Jeff · January 17, 2004, 11:57pm

[quote]I will most likely make it to JavaOne this year - as soon as Sun puts up some information on pricing I will get someone to put in the request… EARLY.

Now here is the interestion question I had. Since according to the papers, garbage collection ONLY happens when a generation fills up (when dealing with the generational collectors).
[/quote]
AIUI thats not quite true. Its true for the eden. its NOT true for the trains which are incrementally collected. Thast why its called an “inceremtnal gc” when you turn them on

Nope you want exactly the opposite in that situation. I explained this in the other thread on this.

gregorypierce · January 18, 2004, 4:07am

Hmmm… okay. I guess I didn’t understand the paper as well as I thought. Since I want my objects to reach tenure faster - what’s the best way to do this? The reason I was thinking the opposite is that I want to gc to run as infrequently as possible. Since the gc would only run when eden was full - seemed to make sense to just increase the size of eden and let my objects sit there. If the gc is only going to run when its full I would have expected that it would just be looking at the numbers of bytes allocated versus the eden size to know whether or not it needed to do anything, but clearly its doing ‘something’ and I’m not sure what its doing.

Essentially what I want to do is get my objects into a position where the VM isn’t really wasting any time to collect them because quite simply I know they don’t need to be collected. The issue with the gc in these scenarios is that it is counter to all of the gc algorithms. I understand my memory needs better than the gc, and there is no way to tell the gc - “you don’t need to run ever n milliseconds because you’re just wasting your time and wrecking my performance”.

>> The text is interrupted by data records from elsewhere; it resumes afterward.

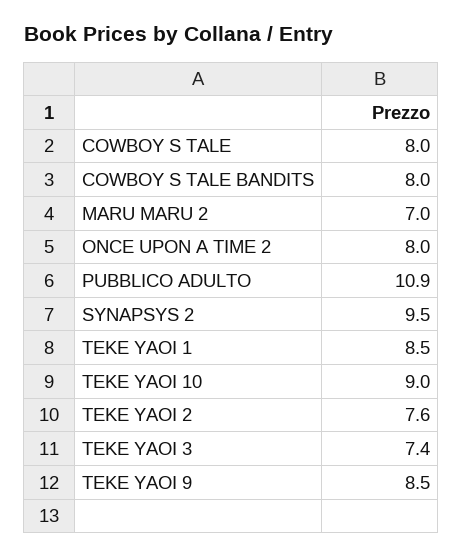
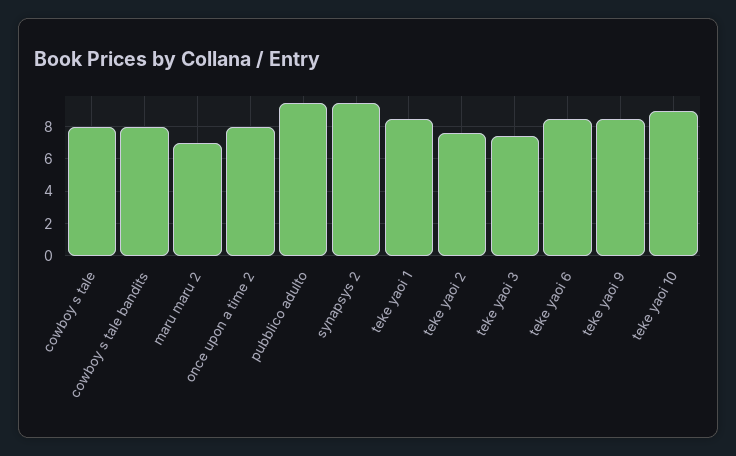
  {
    "COWBOY S TALE": 8,
    "COWBOY S TALE BANDITS": 8,
    "MARU MARU 2": 7,
    "ONCE UPON A TIME 2": 8,
-   "PUBBLICO ADULTO": 10.9,
+   "PUBBLICO ADULTO": 9.5,
    "SYNAPSYS 2": 9.5,
    "TEKE YAOI 1": 8.5,
    "TEKE YAOI 10": 9,
    "TEKE YAOI 2": 7.6,
    "TEKE YAOI 3": 7.4,
-   "TEKE YAOI 9": 8.5
+   "TEKE YAOI 9": 8.5,
+   "teke yaoi 6": 8.5
  }

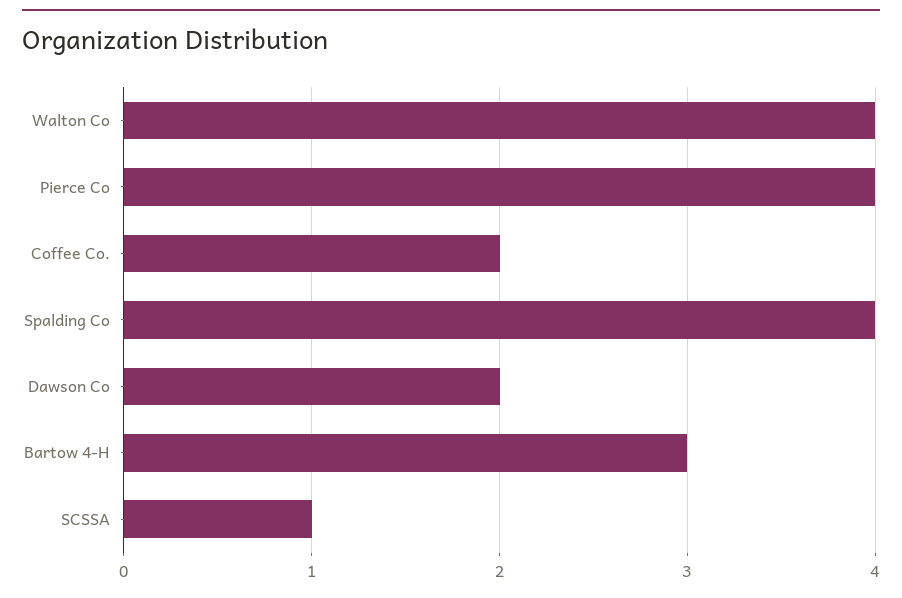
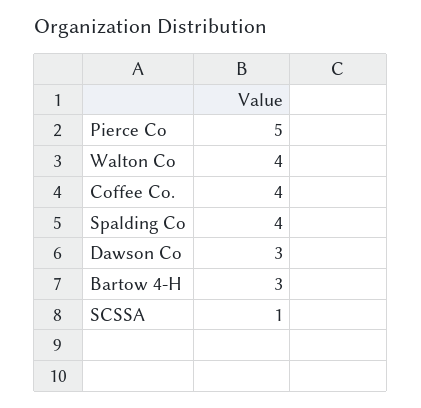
  {
    "Walton Co": 4,
-   "Pierce Co": 4,
+   "Pierce Co": 5,
-   "Coffee Co.": 2,
+   "Coffee Co.": 4,
    "Spalding Co": 4,
-   "Dawson Co": 2,
+   "Dawson Co": 3,
    "Bartow 4-H": 3,
    "SCSSA": 1
  }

Now that I’ve described basically what I’m after (I want to preallocate 80-90% of the objects in a level that I KNOW I’m going to need), what’s the best gc strategy for that since it doesn’t seem to be one that’s covered. All of the existing gc strategies seem to assume a memory graph that’s the exact opposite of what I need to do. I don’t really have alot of dynamic memory needs - I don’t need to wait for my objects to take the train to tenure - I don’t need the gc to even run very often as most just about everything that I put into memory will be staying there. I’m not planning on creating lots of temporary objects, I don’t apparently need to worry about compacting the heap - so I just need a way to get the gc to work with a memory graph that the current VM strategies don’t seem to cover at all.

princec · January 18, 2004, 10:33am

You want a very small Eden and an incremental collector, and at opportune moments, to give the GC a hint when to collect with a System.gc() - at the end of the level.

Cas

Jeff · January 18, 2004, 8:33pm

Thansk, frogot to mention System.gc.

In most cases today using System.gc() is harmful, but this is exactly the kidn of situation it is intended for, when you want to tell the VM, “I’d really like you to spend some significant time gc-ing right now!”